ASSIGNMENT:
Copy out, word for word, the section of the Kat Steele biography that starts at "- Born: Colorado, United" and ends at "cerebral palsy (2012)".

PASSAGE PROVIDED:
"""
- Born: Colorado, United States

Academic background
- Education: B.S., Engineering, 2007, Colorado School of Mines MS., Mechanical Engineering, 2009, PhD, Mechanical Engineering, 2012, Stanford University
- Thesis: The dynamics of crouch gait in cerebral palsy (2012)

Academic work
- Institutions: University of Washington
- Website: steelelab.me.uw.edu

= Kat Steele =

Professor of Mechanical Engineering

Katherine Muterspaugh Steele is the Albert S. Kobayashi Endowed Professor of Mechanical Engineering at the University of Washington in Seattle, Washington, United States.

==Early life and education==
Steele was born to two engineers in Colorado. She earned her Bachelor of Science degree from the Colorado School of Mines and her Master's degree and Phd from Stanford University. In 2012, following the publication of her thesis, she received the NIH
Interdisciplinary Rehabilitation Engineering Career Development Award.

==Career==
Upon earning her PhD, Steele joined the department of Mechanical Engineering at the University of Washington (UW) in September 2013. She stated that the number of women in the faculty influenced her decision to join.

As an assistant professor in the department, Steele and Computer Science and Engineering professor Maya Cakmak received an NSF International grant to fund AccessEngineering. She also received the UW's Coulter Translational Research Partnership Program funding for the 2014–15 academic year. AccessEngineering was an initiative to promote the viability of engineering careers towards students with disabilities. The project aimed to make workspaces more accessible to students with disabilities, such as large signage and clear pathways. She also co-published new guidelines to make spaces more available to students with disabilities at UW. In February 2015, Steele sponsored the first Seattle "Handathon," a competition between students at UW, University of Washington Bothell, and Seattle Pacific University to design prosthetic hands.

The following year, Steele continued working with AccessEngineering and other initiatives to create equal opportunities for students with disabilities. Collaborating with researchers from the UW Department of Mechanical Engineering and Gillette Children's Specialty Healthcare, she developed a Walk-DMC (Dynamic Motor Control Index During Walking), a quantitative method to assess the motor control of children with cerebral palsy. Walk-DMC used electromyography data collected from electrodes placed on the skin to evaluate their patient's muscle activity. In a study published in the journal Developmental Medicine & Child Neurology, it was found that Walk-DMC improved a patient's gait, walking speed and function after surgery. She later received the American Society of Biomechanics Young Scientist Award and was promoted to the Albert S. Kobayashi Endowed Professor of Mechanical Engineering.
"""
RECORDED INFORMATION:
"""
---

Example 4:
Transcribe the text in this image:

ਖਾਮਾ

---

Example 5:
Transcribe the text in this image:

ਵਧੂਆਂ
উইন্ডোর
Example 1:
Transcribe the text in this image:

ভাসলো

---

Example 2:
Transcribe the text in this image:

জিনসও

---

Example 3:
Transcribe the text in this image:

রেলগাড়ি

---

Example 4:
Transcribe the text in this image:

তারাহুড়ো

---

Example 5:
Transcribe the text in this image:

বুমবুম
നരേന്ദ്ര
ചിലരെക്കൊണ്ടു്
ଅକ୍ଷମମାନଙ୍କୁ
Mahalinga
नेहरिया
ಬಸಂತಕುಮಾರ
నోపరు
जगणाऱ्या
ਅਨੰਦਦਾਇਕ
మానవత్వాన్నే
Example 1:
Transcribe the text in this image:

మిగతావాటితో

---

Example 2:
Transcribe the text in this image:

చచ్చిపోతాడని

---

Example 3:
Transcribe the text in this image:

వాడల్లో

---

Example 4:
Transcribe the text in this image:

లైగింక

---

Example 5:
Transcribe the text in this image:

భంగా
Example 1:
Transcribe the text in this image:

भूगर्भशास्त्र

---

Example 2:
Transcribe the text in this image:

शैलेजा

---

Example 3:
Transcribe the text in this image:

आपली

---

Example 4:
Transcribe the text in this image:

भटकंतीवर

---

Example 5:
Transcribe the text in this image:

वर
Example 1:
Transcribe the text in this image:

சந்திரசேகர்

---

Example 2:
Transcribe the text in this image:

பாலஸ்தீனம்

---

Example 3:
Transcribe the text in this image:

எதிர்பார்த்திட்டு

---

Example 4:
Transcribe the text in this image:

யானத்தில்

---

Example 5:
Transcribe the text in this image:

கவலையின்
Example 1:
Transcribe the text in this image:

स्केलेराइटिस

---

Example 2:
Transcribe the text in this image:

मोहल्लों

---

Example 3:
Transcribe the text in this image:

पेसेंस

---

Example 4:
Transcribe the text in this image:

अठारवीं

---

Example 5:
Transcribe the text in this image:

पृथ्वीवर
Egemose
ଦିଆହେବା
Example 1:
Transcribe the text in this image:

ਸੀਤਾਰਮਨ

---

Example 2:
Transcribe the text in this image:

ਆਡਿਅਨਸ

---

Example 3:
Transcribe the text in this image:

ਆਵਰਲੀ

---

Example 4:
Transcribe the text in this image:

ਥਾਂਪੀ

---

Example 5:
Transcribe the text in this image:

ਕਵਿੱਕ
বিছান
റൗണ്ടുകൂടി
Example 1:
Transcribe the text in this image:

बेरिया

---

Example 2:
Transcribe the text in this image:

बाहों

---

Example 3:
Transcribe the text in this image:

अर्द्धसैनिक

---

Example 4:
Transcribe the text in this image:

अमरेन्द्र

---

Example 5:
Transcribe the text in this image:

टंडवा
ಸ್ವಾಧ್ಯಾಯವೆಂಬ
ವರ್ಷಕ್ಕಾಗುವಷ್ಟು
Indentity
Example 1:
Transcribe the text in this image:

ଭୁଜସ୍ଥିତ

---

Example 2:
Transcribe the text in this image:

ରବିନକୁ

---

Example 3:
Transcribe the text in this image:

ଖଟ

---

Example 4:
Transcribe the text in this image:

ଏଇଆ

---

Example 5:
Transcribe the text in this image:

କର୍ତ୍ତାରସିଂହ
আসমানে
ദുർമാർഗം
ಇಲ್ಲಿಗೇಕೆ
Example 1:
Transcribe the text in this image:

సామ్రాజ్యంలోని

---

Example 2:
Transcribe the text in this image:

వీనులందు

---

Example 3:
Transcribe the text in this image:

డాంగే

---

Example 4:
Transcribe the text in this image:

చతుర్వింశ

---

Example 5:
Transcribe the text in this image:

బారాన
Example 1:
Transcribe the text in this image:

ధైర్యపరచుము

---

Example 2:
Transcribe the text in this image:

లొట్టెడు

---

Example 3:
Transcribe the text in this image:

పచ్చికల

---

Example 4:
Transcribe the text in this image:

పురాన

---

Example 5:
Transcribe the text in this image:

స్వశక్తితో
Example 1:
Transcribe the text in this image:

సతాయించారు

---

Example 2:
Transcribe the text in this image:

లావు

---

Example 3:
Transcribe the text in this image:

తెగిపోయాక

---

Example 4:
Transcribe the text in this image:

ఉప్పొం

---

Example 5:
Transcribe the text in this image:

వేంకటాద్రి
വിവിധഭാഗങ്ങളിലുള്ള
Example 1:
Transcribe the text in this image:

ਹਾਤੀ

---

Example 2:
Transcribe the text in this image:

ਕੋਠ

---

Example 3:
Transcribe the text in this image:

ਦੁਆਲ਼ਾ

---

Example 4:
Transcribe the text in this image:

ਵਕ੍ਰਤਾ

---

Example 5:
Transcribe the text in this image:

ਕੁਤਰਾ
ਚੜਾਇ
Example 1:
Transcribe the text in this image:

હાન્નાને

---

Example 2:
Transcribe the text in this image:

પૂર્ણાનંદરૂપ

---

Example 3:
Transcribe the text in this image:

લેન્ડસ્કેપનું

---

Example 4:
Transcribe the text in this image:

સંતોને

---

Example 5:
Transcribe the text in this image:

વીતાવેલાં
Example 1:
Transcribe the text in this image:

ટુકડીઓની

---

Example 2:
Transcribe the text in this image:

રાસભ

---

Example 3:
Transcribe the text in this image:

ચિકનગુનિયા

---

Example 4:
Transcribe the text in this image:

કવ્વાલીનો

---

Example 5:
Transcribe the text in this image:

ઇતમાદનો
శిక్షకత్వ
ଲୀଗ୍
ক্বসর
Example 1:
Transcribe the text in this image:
"""
SOLUTION FOR THIS TASK:
- Born: Colorado, United States

Academic background
- Education: B.S., Engineering, 2007, Colorado School of Mines MS., Mechanical Engineering, 2009, PhD, Mechanical Engineering, 2012, Stanford University
- Thesis: The dynamics of crouch gait in cerebral palsy (2012)